Zvi*_*Zvi 10 python string date
我希望能够读取一个字符串并返回其中出现的第一个日期.我可以使用现成的模块吗?我试图为所有可能的日期格式编写正则表达式,但它很长.有没有更好的方法呢?
Ros*_*ron 15
您可以在文本的所有子文本上运行日期解析器并选择第一个日期.当然,这样的解决方案要么捕获不是日期的东西,要么捕捉到既不是,也不可能同时捕捉到的东西.
让我提供一个示例,用于dateutil.parser
捕获看起来像日期的任何内容:
import dateutil.parser
from itertools import chain
import re
# Add more strings that confuse the parser in the list
UNINTERESTING = set(chain(dateutil.parser.parserinfo.JUMP,
dateutil.parser.parserinfo.PERTAIN,
['a']))
def _get_date(tokens):
for end in xrange(len(tokens), 0, -1):
region = tokens[:end]
if all(token.isspace() or token in UNINTERESTING
for token in region):
continue
text = ''.join(region)
try:
date = dateutil.parser.parse(text)
return end, date
except ValueError:
pass
def find_dates(text, max_tokens=50, allow_overlapping=False):
tokens = filter(None, re.split(r'(\S+|\W+)', text))
skip_dates_ending_before = 0
for start in xrange(len(tokens)):
region = tokens[start:start + max_tokens]
result = _get_date(region)
if result is not None:
end, date = result
if allow_overlapping or end > skip_dates_ending_before:
skip_dates_ending_before = end
yield date
test = """Adelaide was born in Finchley, North London on 12 May 1999. She was a
child during the Daleks' abduction and invasion of Earth in 2009.
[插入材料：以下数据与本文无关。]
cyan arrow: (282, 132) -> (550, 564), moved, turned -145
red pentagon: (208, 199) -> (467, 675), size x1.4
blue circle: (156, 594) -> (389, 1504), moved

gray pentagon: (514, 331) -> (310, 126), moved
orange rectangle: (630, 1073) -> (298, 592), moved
On 1st July 2058, Bowie Base One became the first Human colony on Mars. It
was commanded by Captain Adelaide Brooke, and initially seemed to prove that
it was possible for Humans to live long term on Mars."""
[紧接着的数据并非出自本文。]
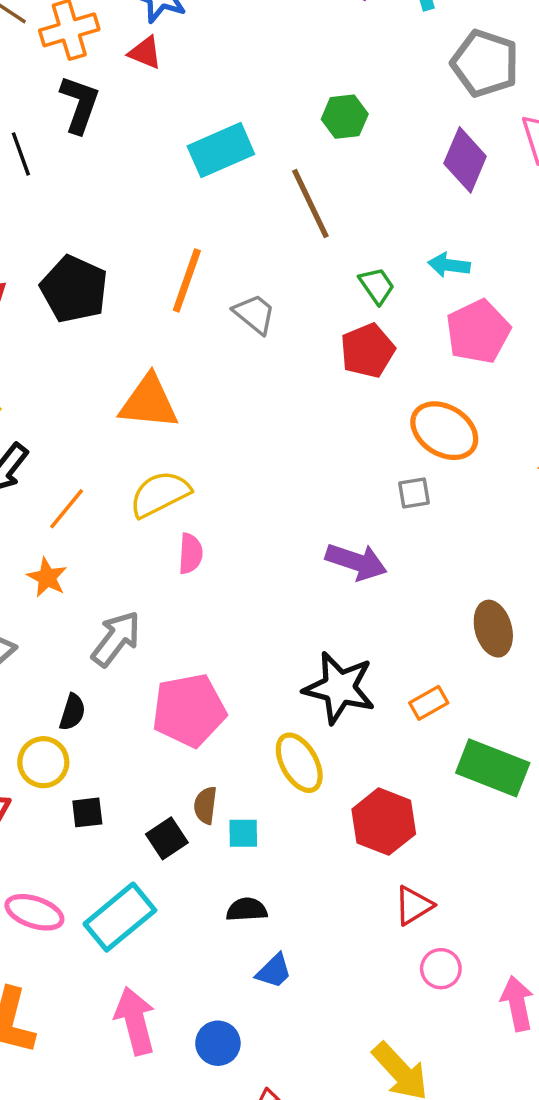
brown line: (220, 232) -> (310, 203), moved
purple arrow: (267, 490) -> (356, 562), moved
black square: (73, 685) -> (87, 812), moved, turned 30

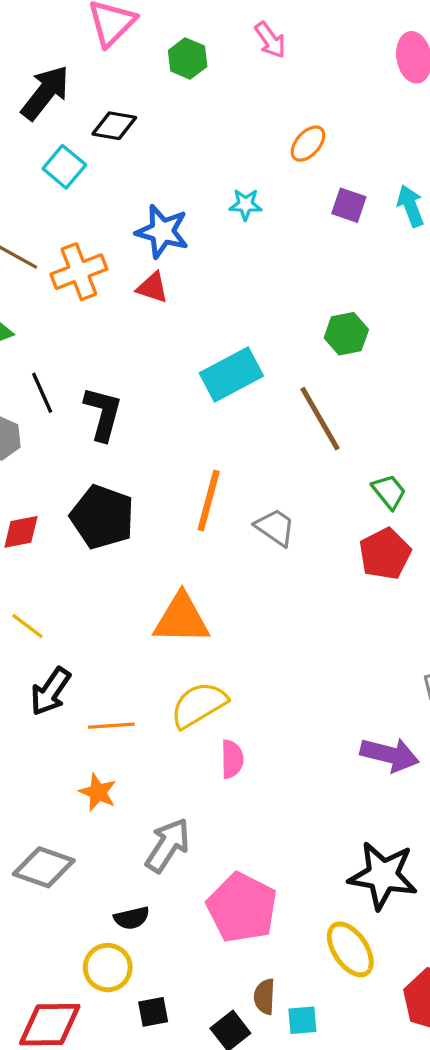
black L-shape: (80, 104) -> (103, 414), moved
orange line: (67, 509) -> (111, 726), turned 51
pink pentagon: (189, 710) -> (242, 908), turned -30
black semicircle: (72, 712) -> (132, 918), turned 64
print "With no overlapping:"
for date in find_dates(test, allow_overlapping=False):
print date
print "With overlapping:"
for date in find_dates(test, allow_overlapping=True):
print date
Run Code Online (Sandbox Code Playgroud)
无论你是否允许重叠,代码的结果都是不足为奇的.如果允许重叠,您将获得许多无处可见的日期,如果不允许,则会错过文本中的重要日期.
With no overlapping:
1999-05-12 00:00:00
2009-07-01 20:58:00
With overlapping:
1999-05-12 00:00:00
1999-05-12 00:00:00
1999-05-12 00:00:00
1999-05-12 00:00:00
1999-05-03 00:00:00
1999-05-03 00:00:00
1999-07-03 00:00:00
1999-07-03 00:00:00
2009-07-01 20:58:00
2009-07-01 20:58:00
2058-07-01 00:00:00
2058-07-01 00:00:00
2058-07-01 00:00:00
2058-07-01 00:00:00
2058-07-03 00:00:00
2058-07-03 00:00:00
2058-07-03 00:00:00
2058-07-03 00:00:00
Run Code Online (Sandbox Code Playgroud)
基本上,如果允许重叠:
但是,如果不允许重叠,则"2009.在2058年7月1日"将被解析为2009-07-01 20:58:00并且不会尝试解析该期间之后的日期.